The focus for many on the Left then was resistance against the class
war being waged by the Thatcher and Major governments rather than on
internal Labour policy changes. Large numbers had in any case given up
on Labour to pursue the fight for socialism elsewhere. For those of us
who remained in the party, the priority remained first defeat the Tories
and then deal with New Labour. Some even clung to the hope that once
safely back in office New Labour might rediscover some socialist purpose.
Any such hope was quickly abandoned when the incoming New Labour government
immediately surrendered political control over the Bank of England, stuck
to Tory spending plans and attacked single parents’ benefit. Any lingering
hopes of socialist change steadily evaporated as first Blair and then
Brown continued to attack the unions, privatise public assets, celebrate
the rich, denigrate the poor and provide militaristic support for US
imperialism around the world.
Even then some of us clung to the hope that Scottish Labour would use
the opportunity of the newly created Scottish Parliament to re-discover
the party’s working class and socialist roots and pursue devolved policies
in support of public ownership and the redistribution of income and wealth
from the rich to the poor.
But yet again eight years of Labour-Liberal Democrat coalitions were
to prove that to be a forlorn hope. Privatisation and pro business policies
were continued under Scottish New Labour management with the added ingredients
of turning means testing into a bedrock party principle and of alienating
and criminalising a generation of Scottish youth who were written off
as anti-social.
The current New Labour campaign in Glasgow East with its focus on crime
and on keeping our prisons packed full of anti-social elements speaks
volumes for a party that long ago abandoned any socialist principle and
now clings loyally to an economic and social system that is the real
cause of the poverty and inequality that haunts Glasgow’s East End.

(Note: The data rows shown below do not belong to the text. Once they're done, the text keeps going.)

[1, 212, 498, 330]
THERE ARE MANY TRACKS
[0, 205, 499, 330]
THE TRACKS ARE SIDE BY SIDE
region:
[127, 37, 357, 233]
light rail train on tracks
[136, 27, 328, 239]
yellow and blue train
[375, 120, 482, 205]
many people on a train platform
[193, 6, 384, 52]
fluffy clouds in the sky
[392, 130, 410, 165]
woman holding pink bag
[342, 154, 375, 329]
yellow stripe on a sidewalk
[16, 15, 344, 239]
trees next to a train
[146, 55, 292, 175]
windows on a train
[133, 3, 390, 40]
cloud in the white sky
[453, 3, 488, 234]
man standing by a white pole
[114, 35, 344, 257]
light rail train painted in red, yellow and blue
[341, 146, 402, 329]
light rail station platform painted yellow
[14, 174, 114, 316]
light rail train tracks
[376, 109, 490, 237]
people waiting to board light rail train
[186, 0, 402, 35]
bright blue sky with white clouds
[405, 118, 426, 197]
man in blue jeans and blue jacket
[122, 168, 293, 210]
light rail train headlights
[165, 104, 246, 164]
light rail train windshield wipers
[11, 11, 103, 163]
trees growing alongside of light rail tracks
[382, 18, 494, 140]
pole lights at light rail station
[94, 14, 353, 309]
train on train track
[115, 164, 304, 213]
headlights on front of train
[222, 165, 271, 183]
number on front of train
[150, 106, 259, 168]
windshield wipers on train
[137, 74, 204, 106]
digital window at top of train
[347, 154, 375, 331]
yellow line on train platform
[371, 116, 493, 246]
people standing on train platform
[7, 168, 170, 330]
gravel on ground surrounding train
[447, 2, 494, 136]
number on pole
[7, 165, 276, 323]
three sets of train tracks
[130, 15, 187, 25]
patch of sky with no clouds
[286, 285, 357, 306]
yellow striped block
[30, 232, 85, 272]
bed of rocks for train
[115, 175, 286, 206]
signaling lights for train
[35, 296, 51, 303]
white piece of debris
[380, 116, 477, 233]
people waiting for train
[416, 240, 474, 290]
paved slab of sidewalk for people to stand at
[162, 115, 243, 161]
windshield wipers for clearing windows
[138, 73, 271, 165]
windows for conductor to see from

New Labour’s candidate in the by-election was one of the chief movers
in the Scottish Parliament who secured the defeat of the SSP’s anti-Iraq
war motion in 2003. She was personally involved in ensuring the Parliament’s
support for the illegal attack on Iraq that to date has claimed the lives
of over a million innocent victims. That obviously does not trouble her
conscience. It was the final straw that ultimately led me to quit a party
I had served for more than a quarter of a century.
It is the best political decision I ever made. The fight for socialism
goes on, but it goes on in the SSP and apart and away from the New Labour
careerists who over the past generation have utterly destroyed what was
left of the British Road to Socialism.